Gardes à vue et détentions provisoires. Comment limiter les abus

Le ministre d’Etat, ministre de la Justice, Garde des Sceaux, Laurent Esso, a ouvert ce lundi 10 décembre 2018 à Yaoundé, la réunion annuelle des chefs de Cours d’appel et des délégués régionaux de l’Administration pénitentiaire. Au centre des débats, les gardes à vue et détentions provisoires comme abus à éviter.

Charles ABEGA

Les mesures restrictives de liberté que sont la garde à vue et la détention provisoire, prises par l’officier de police judiciaire ou le procureur de la République, ne sont pas exemptes de jugement. Elles peuvent être qualifiées d’« abusives », à la lumière des articles 236 et 237 du Code de procédure pénale. En convoquant ces dispositions hier, à l’ouverture de la réunion annuelle des chefs de Cours d’appel et des délégués régionaux de l’Administration pénitentiaire, le ministre d’Etat, ministre de la Justice, garde des Sceaux, Laurent Esso, a situé tout l’enjeu de ces assises de deux jours. Surtout que les thèmes de réflexions retenus sont : « Gardes à vue et détentions provisoires abusives : état de droit, état des lieux, mesures préventives et curatives envisageables » et « Le rôle de l’Administration pénitentiaire dans la lutte contre les détentions provisoires abusives ».

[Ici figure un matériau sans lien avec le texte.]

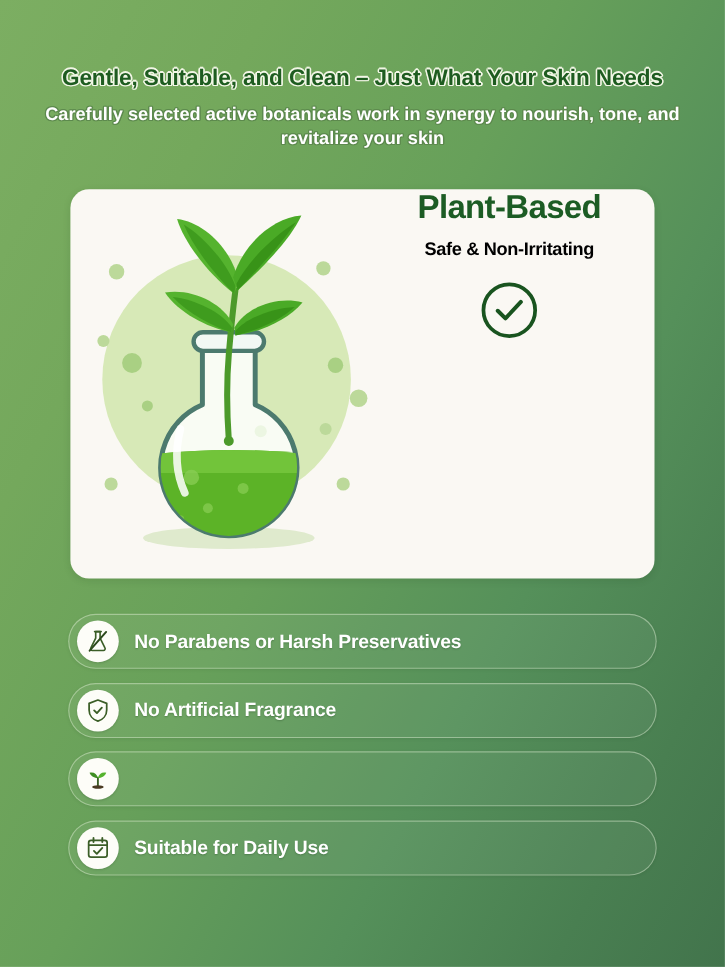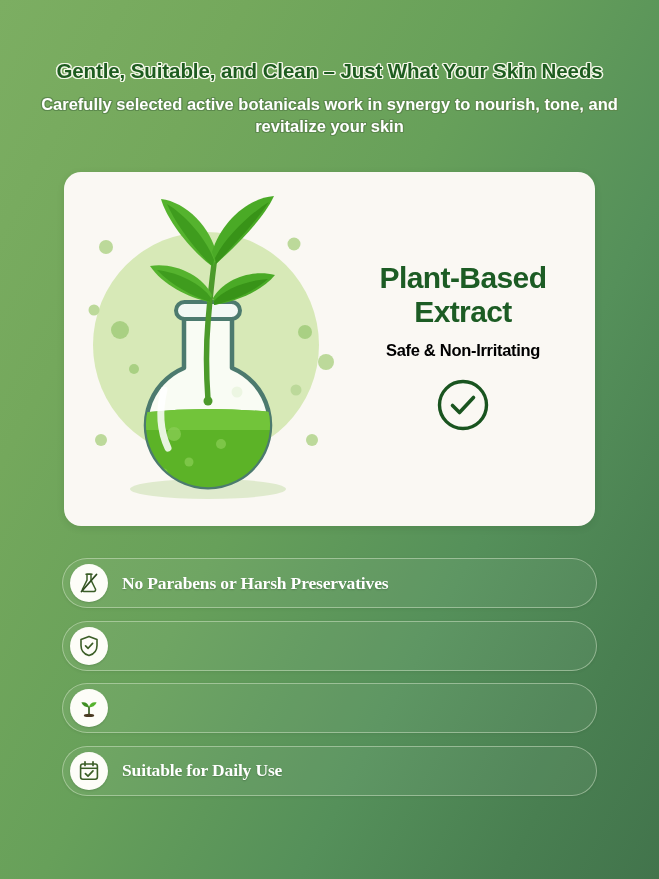"Plant-Based" .card { align-items: center -> flex-start }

Dans son discours d’ouverture, Laurent Esso a indiqué que ce choix n’est pas anodin. « Il est l’expression de la préoccupation constante du chef de l’Etat de protéger les libertés individuelles », a souligné le ministre d’Etat. Ces travaux se sont tenus en présence du Premier président de la Cour suprême, Daniel Mekobe Sone et du procureur général près ladite Cour, Luc Ndjodo.  Le Code de procédure pénale a par ailleurs prévu la réparation du préjudice causé aux personnes abusivement gardées à vue ou dont la détention provisoire était abusive. Ceci lorsque la procédure dont elles étaient l’objet aboutissait à une décision de non-lieu ou d’acquittement devenue irrévocable.

Ainsi, comme l’a mentionné le ministre d’Etat Laurent Esso, les travaux qui s’achèvent ce jour visent à amener les autorités susceptibles de prononcer toute détention provisoire à être soucieuses du respect de la loi. En rappel, ils se tiennent après l’entrée en fonction de la Commission d’indemnisation des personnes victimes de garde à vue ou de détention provisoire abusives. Instance prévue par l’article 237 du Code de procédure pénale dont les 18 membres ont été installés en août dernier au cours d’une audience à la Cour suprême.